Democrats concerned polls will repeat 2016 results
Robert Wolf and Charlie Hurt join ‘The Daily Briefing’ to weigh in on potential election results.
With multiple polls predicting a clear Biden victory in the November Election, Democrats are getting an uncomfortable sense of déjà vu given that polls in the final weeks of the 2016 election overwhelmingly predicted a victory for Hillary Clinton.
In many national polls, Democratic presidential nominee Joe Biden leads Trump by 10 or more points. A new public opinion poll by EPIC/MRA earlier this month, showed Biden leading Trump 48%-39% among likely voters.
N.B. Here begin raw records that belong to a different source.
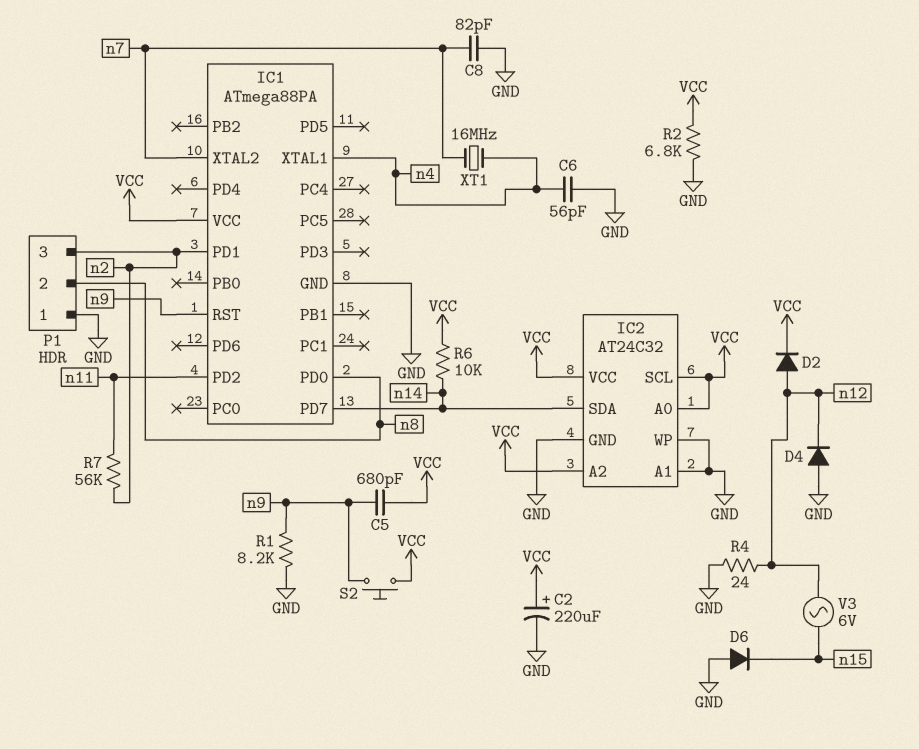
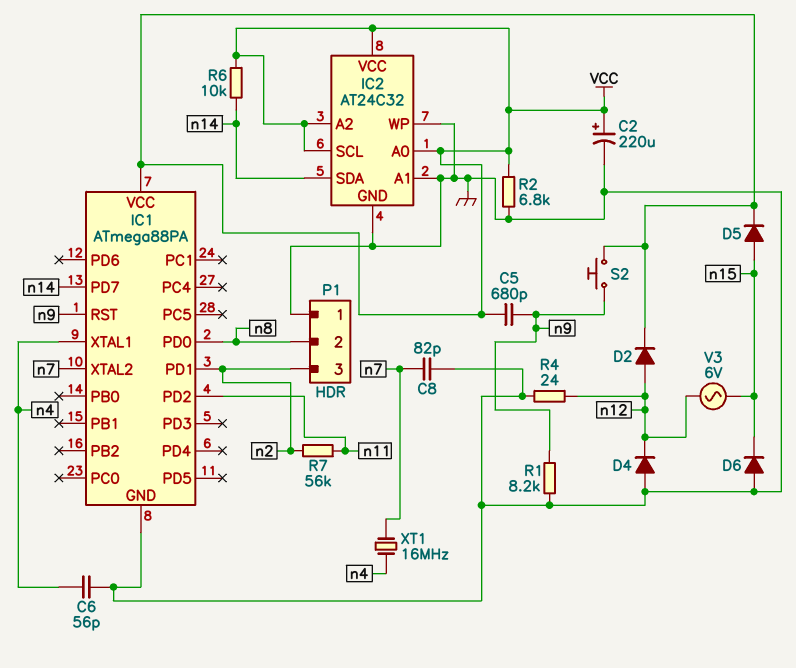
D5: none -> diode (A n15, K VCC)

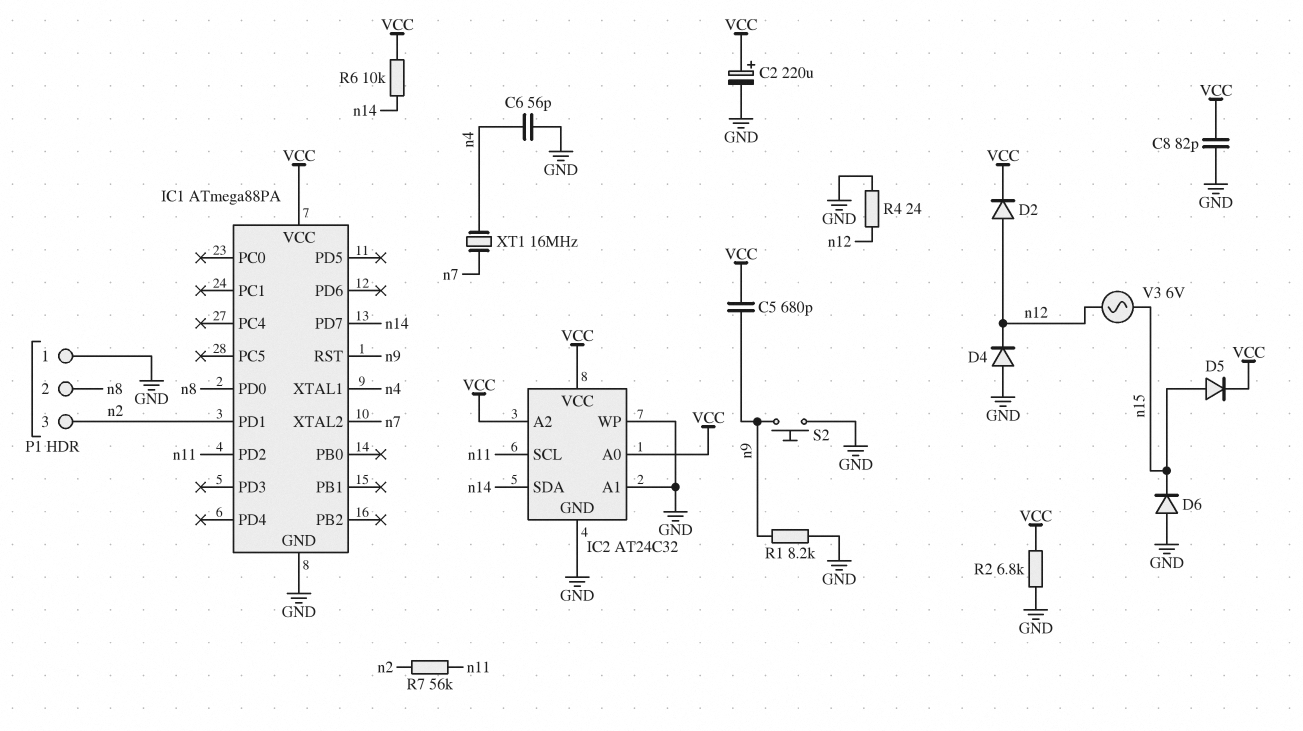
C8: 82pF (GND, n7) -> 82pF (GND, VCC)
IC2 pin SCL: VCC -> n11
S2: button (VCC, n9) -> button (GND, n9)

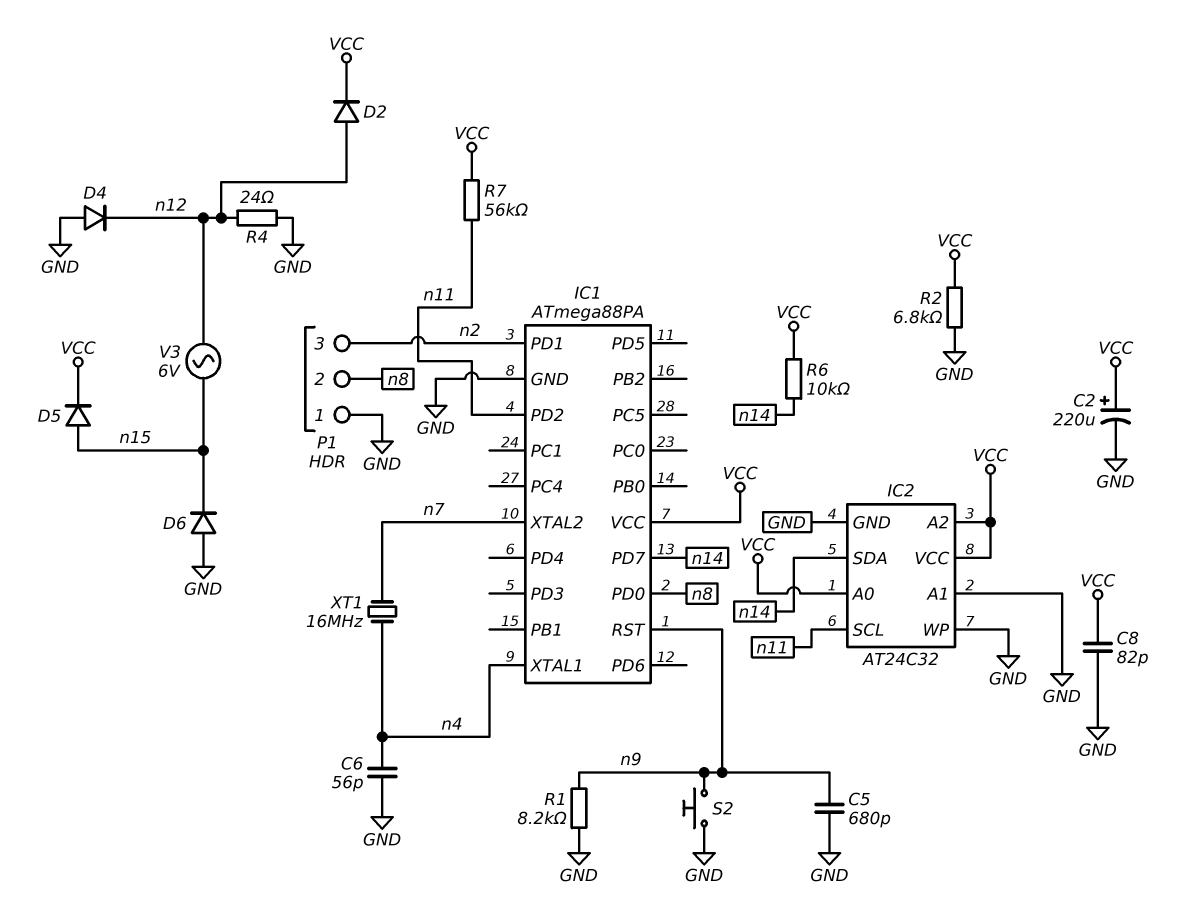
C5: 680pF (VCC, n9) -> 680pF (GND, n9)
R7: 56k (n2, n11) -> 56k (VCC, n11)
FILE: A poll worker displays "I Voted" stickers during the first day of early voting in Las Vegas.
(Las Vegas Sun via AP)
Yet at this same time in 2016, many Democrats – and even some Republicans – were convinced their candidate had a clear path to the White House, only to be bitterly disappointed with the final result.
The same scenario is playing out once again. But many Democrats, having learned the lessons of 2016, are not as blindly optimistic as they were then.
Michigan Democratic Party Chair Lavora Barnes told The Washington Post that “folks still remain cautious” because of what happened to Democrats in 2016.
“Nobody is taking anything for granted, even the folks that we’re meeting at doors and talking ton on the phones,” she said.
Nick Gourevitch, a partner at Global Strategy Group, echoed those fears, noting that he doesn’t know anyone in his “Democratic pollster world who is sitting 100 percent comfortably or anything like that.”
“Biden seems in better shape, but it is still a polarized country and a Trump win is still within the realm of possibility.”
But others point out that circumstances are slightly different this time around. Unlike 2016, there is no formidable third-party candidate, and perceptions of Biden are not as negative as they were of Hillary Clinton.
“You get a much different sense that the concrete has settled in this race because views of Trump are so intensely negative, but they are not intensely negative with Biden,” said John Anzalone, a Biden campaign pollster, told the Post. “In ’16, Trump and Hillary’s negatives were essentially identical.”
A post on the website acknowledged the errors in the 2016 polling methodology. It said many pollsters have changed since then by giving more weight to the respondents’ educational level.